You’ll see the rise of in-house bar products to bring people in. We’ve seen lots of bitters and syrups, but lots of bars are doing more. Ago [Perrone, director of mixology at the Connaught Bar,] is a great example. He just created the Connaught Gin. Bartenders are now becoming more savvy about how to create their own products, often with crazy equipment. They’re able to now distil in-house. You already see a lot of bars doing prebatched cocktails, but I think you’ll start to see bar-launched products hitting the market.
The bar and the kitchen have gained inspiration from each other for years, and this trend made even more headway in 2018. How will the conversation between the bartender and chef professions evolve?
DS: I think bartenders will start looking more to locally sourced produce the way chefs do.
DD: Calculating the calories in cocktails is gaining traction, the same way that chefs calculate calories in their food. Bartenders are starting to understand the calorie content in their drinks. I know that drinks brands are also looking to place their calorie content on the bottles.
We’re also in an era where the majority of bartenders feel they have the right to write a book. It’s a crossover into chef-world. You’ll see superstar bartenders come off the back of it, as chefs have done.
Backlash against the plastic straw was one of the biggest sustainability issues of 2018. What new approaches to sustainability will develop in the coming year?
DD: Using technology to help lower the carbon footprint of bars.
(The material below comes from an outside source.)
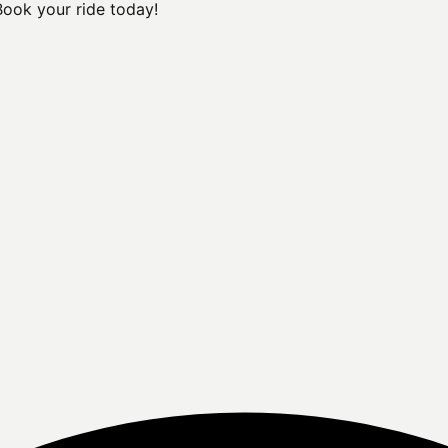
Book your ride today!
Hydroponics and aquaponics both play into this. We’re starting to see smaller kits being introduced into bar tops and within bar design, as an actual steady piece of equipment that allows bars to produce ingredients year-round.
RW: I think there will be a big shift in the way we use and reuse glassware. You see a number of coffee shop regulars going in with their own bamboo coffee cups. I think that’s something that the bar, especially neighbourhood and independent bars, could look to in terms of regulars getting their own cups or personalised cups. It can only be a positive thing, from a financial and an environmental perspective. We can look at being more sustainable through the way we use almost every consumed good we purchase, asking ‘how can we go beyond the basics of what everyone else is doing?’.